02/03/2025 - 12:09
Recomendada há mais de 10 anos, Comissão Nacional Indígena da Verdade ainda não saiu do papel. Milhares de indígenas teriam morrido durante regime militar por ação ou omissão do Estado.Durante a ditadura militar (1964-1985), os indígenas eram espancados com cassetetes e chicotes sem ao menos saber os motivos das punições no Reformatório Krenak, em Resplendor (MG). “Os mais antigos contam que quando matavam um índio, jogavam no rio Doce e diziam pros parentes que tinha ido viajar”, relatou Oredes Krenak em depoimento à Comissão Nacional da Verdade (CNV).
O Reformatório Krenak aprisionou indígenas considerados rebeldes pelo regime. Foram levados para o “campo de concentração”, como definiu o sertanista Antônio Cotrim Soares, por resistirem à invasão dos seus territórios, por se desentenderem com militares e até mesmo por suposta vadiagem. A prisão encarcerou centenas de indígenas de ao menos 23 etnias de diversos estados do Brasil.

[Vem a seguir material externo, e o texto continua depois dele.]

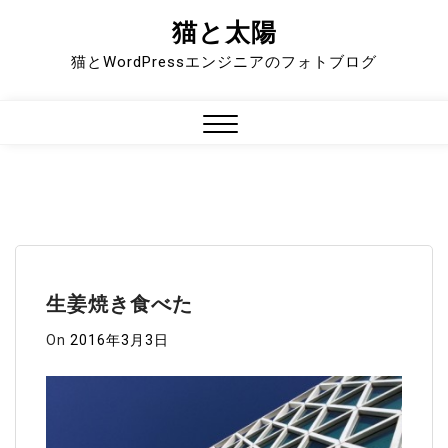
猫と太陽
Skip
to
猫とWordPressエンジニアのフォトブログ
content
Close
Menu
生姜焼き食べた
On
2016年3月3日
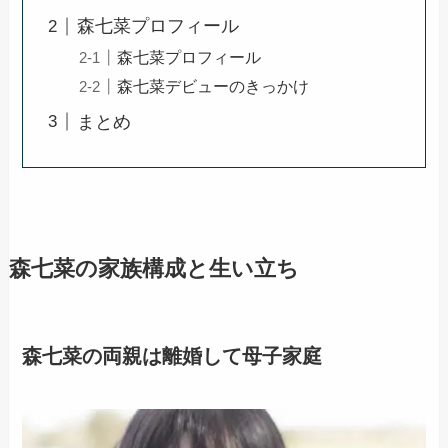
森七菜プロフィール
森七菜プロフィール
森七菜デビューのきっかけ
まとめ
森七菜の家族構成と生い立ち
森七菜の両親は離婚して母子家庭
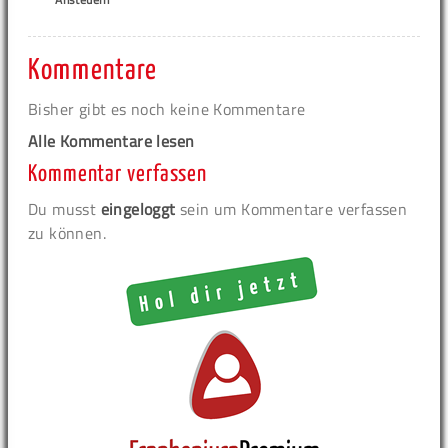
Kommentare
Bisher gibt es noch keine Kommentare
Alle Kommentare lesen
Kommentar verfassen
Du musst
eingeloggt
sein um Kommentare verfassen
zu können.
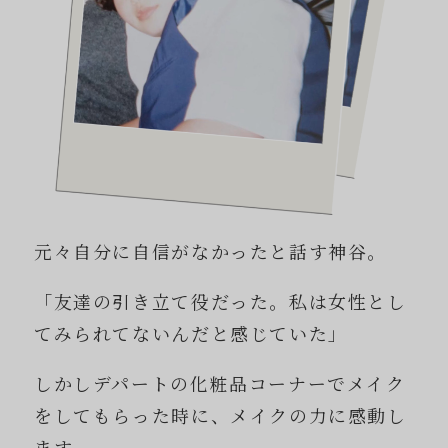
元々自分に自信がなかったと話す神谷。
「友達の引き立て役だった。私は女性とし
てみられてないんだと感じていた」
しかしデパートの化粧品コーナーでメイク
をしてもらった時に、メイクの力に感動し
ます。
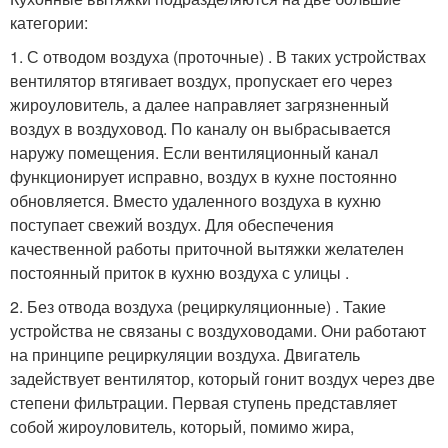
категории:
1. С отводом воздуха (проточные) . В таких устройствах
вентилятор втягивает воздух, пропускает его через
жироуловитель, а далее направляет загрязненный
воздух в воздуховод. По каналу он выбрасывается
наружу помещения. Если вентиляционный канал
функционирует исправно, воздух в кухне постоянно
обновляется. Вместо удаленного воздуха в кухню
поступает свежий воздух. Для обеспечения
качественной работы приточной вытяжки желателен
постоянный приток в кухню воздуха с улицы .
2. Без отвода воздуха (рециркуляционные) . Такие
устройства не связаны с воздуховодами. Они работают
на принципе рециркуляции воздуха. Двигатель
задействует вентилятор, который гонит воздух через две
степени фильтрации. Первая ступень представляет
собой жироуловитель, который, помимо жира,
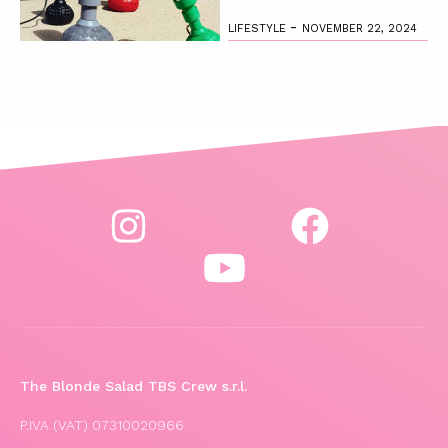
-
LIFESTYLE
NOVEMBER 22, 2024
The Blonde Salad TBS Crew s.r.l.
P.IVA (VAT) 07310020966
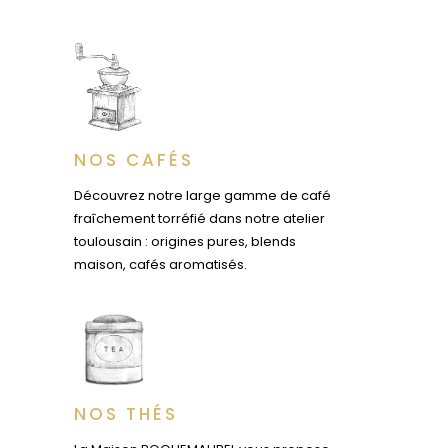
NOS CAFÉS
Découvrez notre large gamme de café
fraîchement torréfié dans notre atelier
toulousain : origines pures, blends
maison, cafés aromatisés.
NOS THÉS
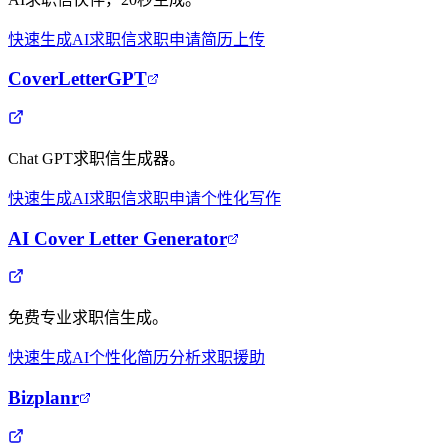
快速生成
AI求职信
求职申请
简历上传
CoverLetterGPT
Chat GPT求职信生成器。
快速生成
AI求职信
求职申请
个性化写作
AI Cover Letter Generator
免费专业求职信生成。
快速生成
AI个性化
简历分析
求职援助
Bizplanr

Finalizada em dezembro de 2014, a CNV dedicou um capítulo do relatório aos povos originários. Estimou que, entre 1946 e 1988, pelo menos 8.350 indígenas morreram por ação ou omissão do Estado. O número, no entanto, é exponencialmente maior porque foram estudadas apenas dez das 305 etnias presentes no país. Além das mortes, houve uma série de outras violações de direitos humanos, como torturas, maus-tratos, deslocamentos forçados e roubo de terras.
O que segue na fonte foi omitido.